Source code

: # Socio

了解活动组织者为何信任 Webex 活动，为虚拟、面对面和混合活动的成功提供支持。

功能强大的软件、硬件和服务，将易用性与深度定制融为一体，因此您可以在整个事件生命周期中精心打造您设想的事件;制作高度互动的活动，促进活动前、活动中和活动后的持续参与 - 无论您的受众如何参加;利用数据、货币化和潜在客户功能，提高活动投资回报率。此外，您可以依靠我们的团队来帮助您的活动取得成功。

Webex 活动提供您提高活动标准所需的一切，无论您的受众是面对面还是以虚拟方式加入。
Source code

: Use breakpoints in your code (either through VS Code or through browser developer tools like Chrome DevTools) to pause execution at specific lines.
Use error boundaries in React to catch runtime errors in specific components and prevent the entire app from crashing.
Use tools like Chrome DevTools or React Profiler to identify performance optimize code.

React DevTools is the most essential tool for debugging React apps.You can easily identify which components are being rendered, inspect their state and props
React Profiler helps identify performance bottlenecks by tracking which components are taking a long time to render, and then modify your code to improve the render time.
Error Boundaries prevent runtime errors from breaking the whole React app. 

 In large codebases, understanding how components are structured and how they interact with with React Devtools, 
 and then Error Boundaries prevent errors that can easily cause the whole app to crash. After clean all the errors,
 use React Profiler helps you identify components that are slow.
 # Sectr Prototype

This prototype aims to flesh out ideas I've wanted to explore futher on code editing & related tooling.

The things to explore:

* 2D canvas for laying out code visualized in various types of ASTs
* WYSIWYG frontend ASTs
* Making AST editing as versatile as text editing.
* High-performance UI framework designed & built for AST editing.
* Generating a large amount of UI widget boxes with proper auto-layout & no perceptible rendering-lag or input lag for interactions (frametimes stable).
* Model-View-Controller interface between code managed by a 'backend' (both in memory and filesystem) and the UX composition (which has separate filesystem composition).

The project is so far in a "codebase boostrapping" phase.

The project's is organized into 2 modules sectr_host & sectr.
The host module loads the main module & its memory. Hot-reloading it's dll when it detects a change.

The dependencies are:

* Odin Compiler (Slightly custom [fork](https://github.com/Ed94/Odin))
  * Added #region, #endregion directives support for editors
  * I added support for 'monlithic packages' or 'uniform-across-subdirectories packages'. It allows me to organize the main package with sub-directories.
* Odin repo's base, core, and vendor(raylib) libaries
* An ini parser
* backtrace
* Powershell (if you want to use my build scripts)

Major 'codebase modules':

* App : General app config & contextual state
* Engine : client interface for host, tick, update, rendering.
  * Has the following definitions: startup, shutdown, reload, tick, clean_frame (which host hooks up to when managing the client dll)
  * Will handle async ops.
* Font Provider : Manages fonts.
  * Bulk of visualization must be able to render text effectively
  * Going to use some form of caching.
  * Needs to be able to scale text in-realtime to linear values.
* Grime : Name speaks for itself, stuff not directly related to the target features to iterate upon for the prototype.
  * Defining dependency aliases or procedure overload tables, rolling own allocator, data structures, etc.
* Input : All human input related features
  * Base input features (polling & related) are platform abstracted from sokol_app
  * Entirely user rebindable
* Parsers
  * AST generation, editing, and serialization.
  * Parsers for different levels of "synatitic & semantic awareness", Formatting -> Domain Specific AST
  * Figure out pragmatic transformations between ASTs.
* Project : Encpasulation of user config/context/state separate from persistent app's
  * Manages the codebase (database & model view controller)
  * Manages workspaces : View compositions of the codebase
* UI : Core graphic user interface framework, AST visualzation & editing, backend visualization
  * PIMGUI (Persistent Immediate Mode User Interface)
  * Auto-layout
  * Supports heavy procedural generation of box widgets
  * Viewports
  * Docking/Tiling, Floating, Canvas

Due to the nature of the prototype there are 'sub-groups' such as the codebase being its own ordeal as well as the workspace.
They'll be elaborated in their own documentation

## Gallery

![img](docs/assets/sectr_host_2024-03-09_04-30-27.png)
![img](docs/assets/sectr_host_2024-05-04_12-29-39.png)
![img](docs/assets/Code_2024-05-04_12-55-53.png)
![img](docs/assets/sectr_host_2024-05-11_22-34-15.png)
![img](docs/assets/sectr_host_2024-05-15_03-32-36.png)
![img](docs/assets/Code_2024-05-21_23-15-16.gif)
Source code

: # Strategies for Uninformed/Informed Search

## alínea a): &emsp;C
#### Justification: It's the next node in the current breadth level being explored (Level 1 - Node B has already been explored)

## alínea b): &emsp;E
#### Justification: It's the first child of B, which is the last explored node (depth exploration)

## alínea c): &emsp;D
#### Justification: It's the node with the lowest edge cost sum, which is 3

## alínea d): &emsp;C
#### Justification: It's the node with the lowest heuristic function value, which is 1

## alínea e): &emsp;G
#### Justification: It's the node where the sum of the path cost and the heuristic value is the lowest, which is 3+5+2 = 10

######

» **Exercise details**:
Print all of the material above again, reproducing every line with no changes.

» **Output of the exercise**:
Source code

: # Socio

了解活动组织者为何信任 Webex 活动，为虚拟、面对面和混合活动的成功提供支持。

功能强大的软件、硬件和服务，将易用性与深度定制融为一体，因此您可以在整个事件生命周期中精心打造您设想的事件;制作高度互动的活动，促进活动前、活动中和活动后的持续参与 - 无论您的受众如何参加;利用数据、货币化和潜在客户功能，提高活动投资回报率。此外，您可以依靠我们的团队来帮助您的活动取得成功。

Webex 活动提供您提高活动标准所需的一切，无论您的受众是面对面还是以虚拟方式加入。
Source code

: Use breakpoints in your code (either through VS Code or through browser developer tools like Chrome DevTools) to pause execution at specific lines.
Use error boundaries in React to catch runtime errors in specific components and prevent the entire app from crashing.
Use tools like Chrome DevTools or React Profiler to identify performance optimize code.

React DevTools is the most essential tool for debugging React apps.You can easily identify which components are being rendered, inspect their state and props
React Profiler helps identify performance bottlenecks by tracking which components are taking a long time to render, and then modify your code to improve the render time.
Error Boundaries prevent runtime errors from breaking the whole React app. 

 In large codebases, understanding how components are structured and how they interact with with React Devtools, 
 and then Error Boundaries prevent errors that can easily cause the whole app to crash. After clean all the errors,
 use React Profiler helps you identify components that are slow.
 # Sectr Prototype

This prototype aims to flesh out ideas I've wanted to explore futher on code editing & related tooling.

The things to explore:

* 2D canvas for laying out code visualized in various types of ASTs
* WYSIWYG frontend ASTs
* Making AST editing as versatile as text editing.
* High-performance UI framework designed & built for AST editing.
* Generating a large amount of UI widget boxes with proper auto-layout & no perceptible rendering-lag or input lag for interactions (frametimes stable).
* Model-View-Controller interface between code managed by a 'backend' (both in memory and filesystem) and the UX composition (which has separate filesystem composition).

The project is so far in a "codebase boostrapping" phase.

The project's is organized into 2 modules sectr_host & sectr.
The host module loads the main module & its memory. Hot-reloading it's dll when it detects a change.

The dependencies are:

* Odin Compiler (Slightly custom [fork](https://github.com/Ed94/Odin))
  * Added #region, #endregion directives support for editors
  * I added support for 'monlithic packages' or 'uniform-across-subdirectories packages'. It allows me to organize the main package with sub-directories.
* Odin repo's base, core, and vendor(raylib) libaries
* An ini parser
* backtrace
* Powershell (if you want to use my build scripts)

Major 'codebase modules':

* App : General app config & contextual state
* Engine : client interface for host, tick, update, rendering.
  * Has the following definitions: startup, shutdown, reload, tick, clean_frame (which host hooks up to when managing the client dll)
  * Will handle async ops.
* Font Provider : Manages fonts.
  * Bulk of visualization must be able to render text effectively
  * Going to use some form of caching.
  * Needs to be able to scale text in-realtime to linear values.
* Grime : Name speaks for itself, stuff not directly related to the target features to iterate upon for the prototype.
  * Defining dependency aliases or procedure overload tables, rolling own allocator, data structures, etc.
* Input : All human input related features
  * Base input features (polling & related) are platform abstracted from sokol_app
  * Entirely user rebindable
* Parsers
  * AST generation, editing, and serialization.
  * Parsers for different levels of "synatitic & semantic awareness", Formatting -> Domain Specific AST
  * Figure out pragmatic transformations between ASTs.
* Project : Encpasulation of user config/context/state separate from persistent app's
  * Manages the codebase (database & model view controller)
  * Manages workspaces : View compositions of the codebase
* UI : Core graphic user interface framework, AST visualzation & editing, backend visualization
  * PIMGUI (Persistent Immediate Mode User Interface)
  * Auto-layout
  * Supports heavy procedural generation of box widgets
  * Viewports
  * Docking/Tiling, Floating, Canvas

Due to the nature of the prototype there are 'sub-groups' such as the codebase being its own ordeal as well as the workspace.
They'll be elaborated in their own documentation

## Gallery

![img](docs/assets/sectr_host_2024-03-09_04-30-27.png)
![img](docs/assets/sectr_host_2024-05-04_12-29-39.png)
![img](docs/assets/Code_2024-05-04_12-55-53.png)
![img](docs/assets/sectr_host_2024-05-11_22-34-15.png)
![img](docs/assets/sectr_host_2024-05-15_03-32-36.png)
![img](docs/assets/Code_2024-05-21_23-15-16.gif)
Source code

: # Strategies for Uninformed/Informed Search

## alínea a): &emsp;C
#### Justification: It's the next node in the current breadth level being explored (Level 1 - Node B has already been explored)

## alínea b): &emsp;E
#### Justification: It's the first child of B, which is the last explored node (depth exploration)

## alínea c): &emsp;D
#### Justification: It's the node with the lowest edge cost sum, which is 3

## alínea d): &emsp;C
#### Justification: It's the node with the lowest heuristic function value, which is 1

## alínea e): &emsp;G
#### Justification: It's the node where the sum of the path cost and the heuristic value is the lowest, which is 3+5+2 = 10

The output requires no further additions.